>> Begin EXERCISE MATERIALS

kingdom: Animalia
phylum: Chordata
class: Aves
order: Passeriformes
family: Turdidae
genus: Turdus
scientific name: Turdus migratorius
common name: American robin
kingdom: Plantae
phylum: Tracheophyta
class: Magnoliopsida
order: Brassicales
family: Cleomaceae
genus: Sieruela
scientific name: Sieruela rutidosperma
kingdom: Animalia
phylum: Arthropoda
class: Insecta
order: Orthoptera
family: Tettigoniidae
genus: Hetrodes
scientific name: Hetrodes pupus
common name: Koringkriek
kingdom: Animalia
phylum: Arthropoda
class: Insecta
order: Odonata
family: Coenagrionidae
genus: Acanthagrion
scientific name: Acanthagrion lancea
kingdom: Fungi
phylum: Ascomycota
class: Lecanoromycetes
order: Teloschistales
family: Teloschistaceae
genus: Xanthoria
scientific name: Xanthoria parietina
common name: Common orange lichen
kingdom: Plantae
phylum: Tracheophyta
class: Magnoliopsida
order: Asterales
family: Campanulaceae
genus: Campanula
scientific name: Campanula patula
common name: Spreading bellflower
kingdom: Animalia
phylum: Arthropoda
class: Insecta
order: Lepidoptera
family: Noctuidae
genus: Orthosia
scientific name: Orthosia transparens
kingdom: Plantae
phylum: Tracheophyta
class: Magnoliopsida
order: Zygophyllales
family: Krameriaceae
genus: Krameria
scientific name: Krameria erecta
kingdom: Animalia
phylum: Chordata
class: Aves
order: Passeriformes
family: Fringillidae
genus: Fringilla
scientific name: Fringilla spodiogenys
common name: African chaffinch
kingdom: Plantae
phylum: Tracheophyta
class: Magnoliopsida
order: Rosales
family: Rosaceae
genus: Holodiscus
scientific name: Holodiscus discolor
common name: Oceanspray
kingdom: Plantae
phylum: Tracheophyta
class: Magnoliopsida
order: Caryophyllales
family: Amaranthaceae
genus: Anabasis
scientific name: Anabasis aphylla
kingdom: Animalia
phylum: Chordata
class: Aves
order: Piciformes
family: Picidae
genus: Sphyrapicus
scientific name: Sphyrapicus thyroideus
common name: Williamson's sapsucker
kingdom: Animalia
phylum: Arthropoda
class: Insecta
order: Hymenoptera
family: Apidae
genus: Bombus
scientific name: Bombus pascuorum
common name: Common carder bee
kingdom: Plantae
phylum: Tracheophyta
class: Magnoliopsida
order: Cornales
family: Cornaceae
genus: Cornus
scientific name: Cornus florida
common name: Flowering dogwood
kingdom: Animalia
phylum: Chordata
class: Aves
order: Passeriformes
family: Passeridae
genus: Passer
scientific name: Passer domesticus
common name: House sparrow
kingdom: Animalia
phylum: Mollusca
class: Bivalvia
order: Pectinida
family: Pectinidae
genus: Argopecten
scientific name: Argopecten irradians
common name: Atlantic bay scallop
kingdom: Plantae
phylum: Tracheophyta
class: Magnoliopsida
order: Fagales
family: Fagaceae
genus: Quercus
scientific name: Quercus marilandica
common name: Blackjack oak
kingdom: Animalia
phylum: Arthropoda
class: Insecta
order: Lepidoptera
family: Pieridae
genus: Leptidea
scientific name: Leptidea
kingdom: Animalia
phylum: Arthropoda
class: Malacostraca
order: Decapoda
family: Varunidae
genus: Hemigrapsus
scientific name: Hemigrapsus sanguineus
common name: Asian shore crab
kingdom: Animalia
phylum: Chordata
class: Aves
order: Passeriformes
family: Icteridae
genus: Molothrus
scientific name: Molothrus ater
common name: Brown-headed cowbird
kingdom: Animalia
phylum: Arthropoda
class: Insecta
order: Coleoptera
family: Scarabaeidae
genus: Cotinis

>> End EXERCISE MATERIALS

- _INSTRUCTIONS TO FOLLOW_: Copy the listing above line for line, keeping every entry unchanged and in its original order.

- _CORRECT RESPONSE_:
kingdom: Animalia
phylum: Chordata
class: Aves
order: Passeriformes
family: Turdidae
genus: Turdus
scientific name: Turdus migratorius
common name: American robin
kingdom: Plantae
phylum: Tracheophyta
class: Magnoliopsida
order: Brassicales
family: Cleomaceae
genus: Sieruela
scientific name: Sieruela rutidosperma
kingdom: Animalia
phylum: Arthropoda
class: Insecta
order: Orthoptera
family: Tettigoniidae
genus: Hetrodes
scientific name: Hetrodes pupus
common name: Koringkriek
kingdom: Animalia
phylum: Arthropoda
class: Insecta
order: Odonata
family: Coenagrionidae
genus: Acanthagrion
scientific name: Acanthagrion lancea
kingdom: Fungi
phylum: Ascomycota
class: Lecanoromycetes
order: Teloschistales
family: Teloschistaceae
genus: Xanthoria
scientific name: Xanthoria parietina
common name: Common orange lichen
kingdom: Plantae
phylum: Tracheophyta
class: Magnoliopsida
order: Asterales
family: Campanulaceae
genus: Campanula
scientific name: Campanula patula
common name: Spreading bellflower
kingdom: Animalia
phylum: Arthropoda
class: Insecta
order: Lepidoptera
family: Noctuidae
genus: Orthosia
scientific name: Orthosia transparens
kingdom: Plantae
phylum: Tracheophyta
class: Magnoliopsida
order: Zygophyllales
family: Krameriaceae
genus: Krameria
scientific name: Krameria erecta
kingdom: Animalia
phylum: Chordata
class: Aves
order: Passeriformes
family: Fringillidae
genus: Fringilla
scientific name: Fringilla spodiogenys
common name: African chaffinch
kingdom: Plantae
phylum: Tracheophyta
class: Magnoliopsida
order: Rosales
family: Rosaceae
genus: Holodiscus
scientific name: Holodiscus discolor
common name: Oceanspray
kingdom: Plantae
phylum: Tracheophyta
class: Magnoliopsida
order: Caryophyllales
family: Amaranthaceae
genus: Anabasis
scientific name: Anabasis aphylla
kingdom: Animalia
phylum: Chordata
class: Aves
order: Piciformes
family: Picidae
genus: Sphyrapicus
scientific name: Sphyrapicus thyroideus
common name: Williamson's sapsucker
kingdom: Animalia
phylum: Arthropoda
class: Insecta
order: Hymenoptera
family: Apidae
genus: Bombus
scientific name: Bombus pascuorum
common name: Common carder bee
kingdom: Plantae
phylum: Tracheophyta
class: Magnoliopsida
order: Cornales
family: Cornaceae
genus: Cornus
scientific name: Cornus florida
common name: Flowering dogwood
kingdom: Animalia
phylum: Chordata
class: Aves
order: Passeriformes
family: Passeridae
genus: Passer
scientific name: Passer domesticus
common name: House sparrow
kingdom: Animalia
phylum: Mollusca
class: Bivalvia
order: Pectinida
family: Pectinidae
genus: Argopecten
scientific name: Argopecten irradians
common name: Atlantic bay scallop
kingdom: Plantae
phylum: Tracheophyta
class: Magnoliopsida
order: Fagales
family: Fagaceae
genus: Quercus
scientific name: Quercus marilandica
common name: Blackjack oak
kingdom: Animalia
phylum: Arthropoda
class: Insecta
order: Lepidoptera
family: Pieridae
genus: Leptidea
scientific name: Leptidea
kingdom: Animalia
phylum: Arthropoda
class: Malacostraca
order: Decapoda
family: Varunidae
genus: Hemigrapsus
scientific name: Hemigrapsus sanguineus
common name: Asian shore crab
kingdom: Animalia
phylum: Chordata
class: Aves
order: Passeriformes
family: Icteridae
genus: Molothrus
scientific name: Molothrus ater
common name: Brown-headed cowbird
kingdom: Animalia
phylum: Arthropoda
class: Insecta
order: Coleoptera
family: Scarabaeidae
genus: Cotinis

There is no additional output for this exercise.